Skilled Nursing Facility
Services (Preapproval)
Benefits are provided for care in a skilled nursing facility
for as long as the services are not considered custodial
or domiciliary care. Benefits are limited to semi-private
accommodations (or an allowance equal to this rate which
may be applied to private accommodations). During a skilled
nursing facility admission, members of Keystone’s patient
care management team are monitoring your stay to assure
that a plan for your discharge is in place. This is to make
sure that you have a smooth transition from the facility
to home or other setting. A Keystone case manager will work
closely with your primary care physician or referred specialist
to help with your discharge and if necessary, arrange for
other medical services.
If your primary care physician or referred specialist
agree with Keystone that continued stay in a skilled nursing
facility is no longer required, you will be notified in
writing of this decision. If you remain in the facility
after notification, the facility has the right to bill
you after the date of the notification.
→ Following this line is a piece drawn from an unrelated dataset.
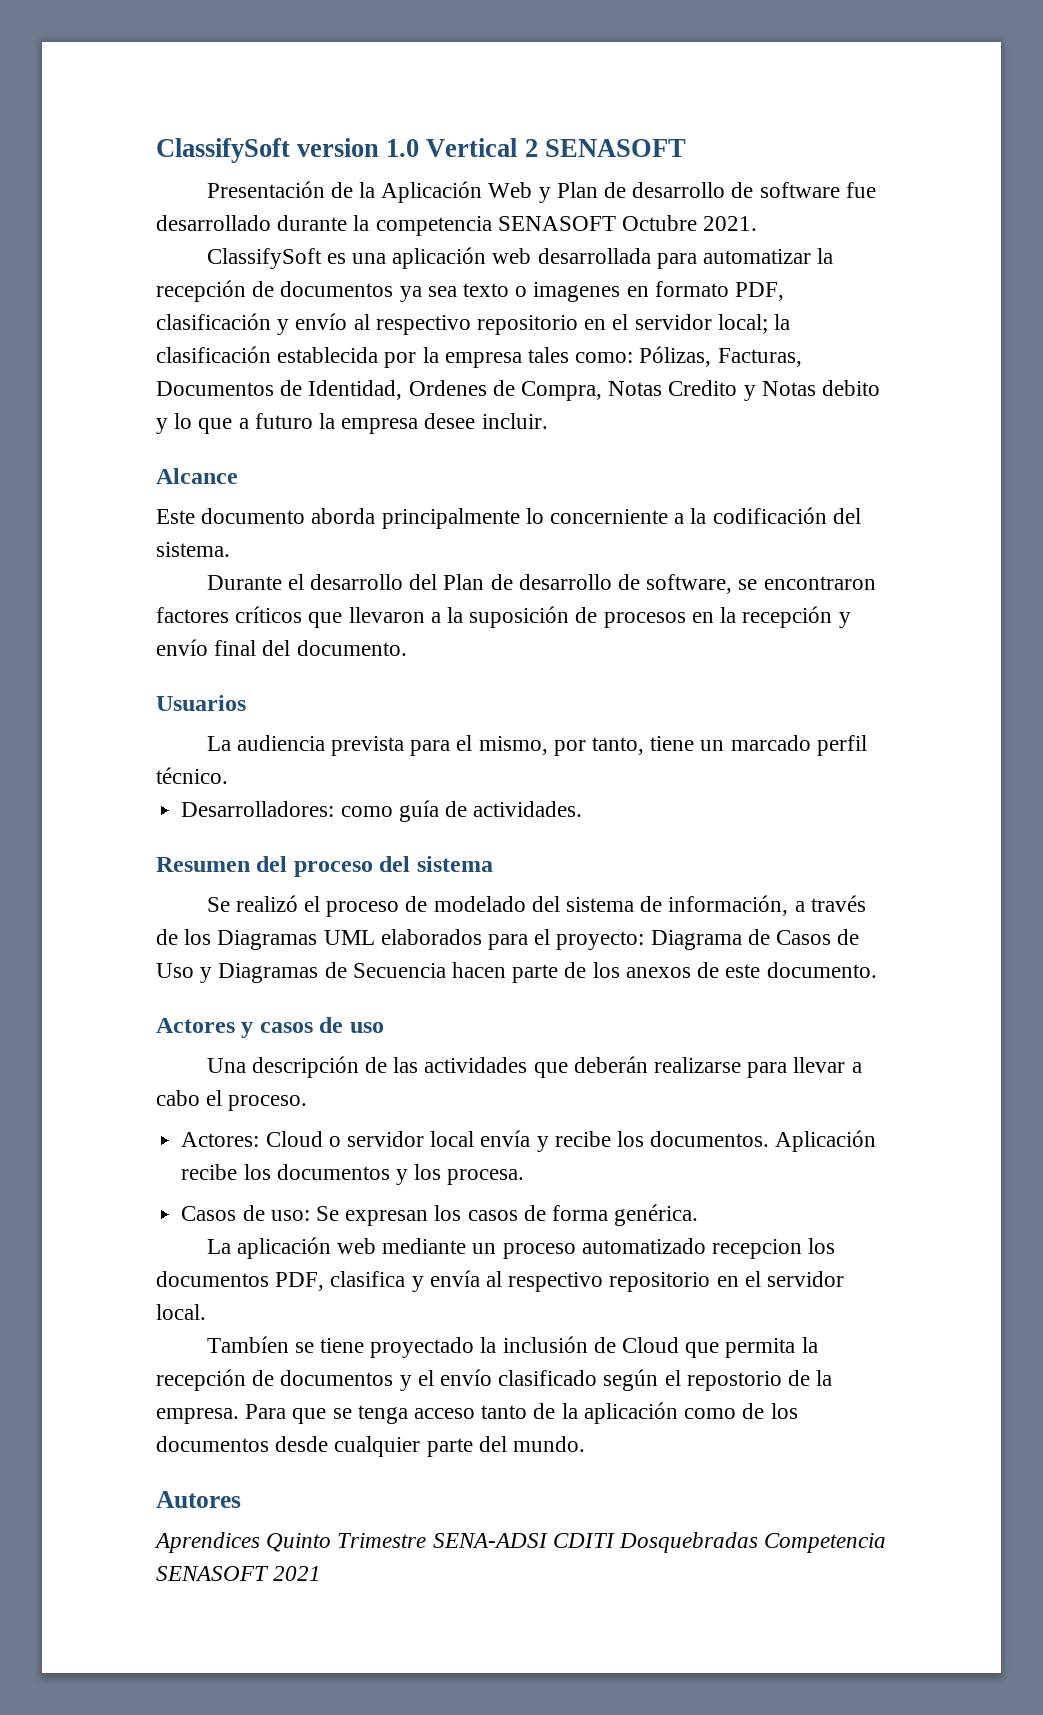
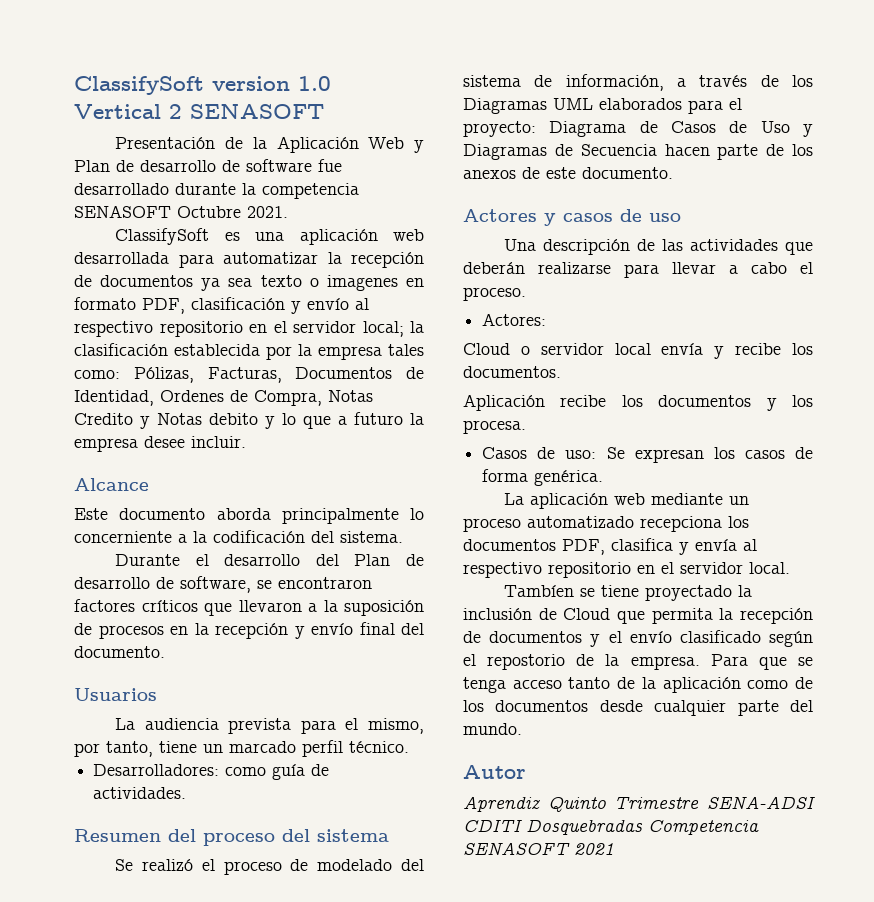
(260, 1139) none -> (547, 319) //
(770, 1139) none -> (561, 372) //
[712,1239,803,1259] recepcion -> [640,516,722,532] recepciona
[156,1491,241,1508] [154,1532,260,1553] Autores // Aprendices -> [463,765,526,779] [463,796,540,812] Autor // Aprendiz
You may appeal
this decision through the grievance process.
Specialist Services
Covered services provided by referred specialists. Services
resulting from referrals to non-participating providers
will be covered when the referral is issued by your primary
care physician and preapproved by Keystone. The referral
is valid for an enrolled member for 90 days from the date
of issue. Self-referrals are excluded, except for emergency
and routine gynecological and obstetrical care. Additional
covered services recommended by the referred specialist
will require another written referral from your primary
care physician.
Surgery (Preapproval)
Surgical services required for treatment of disease or injury.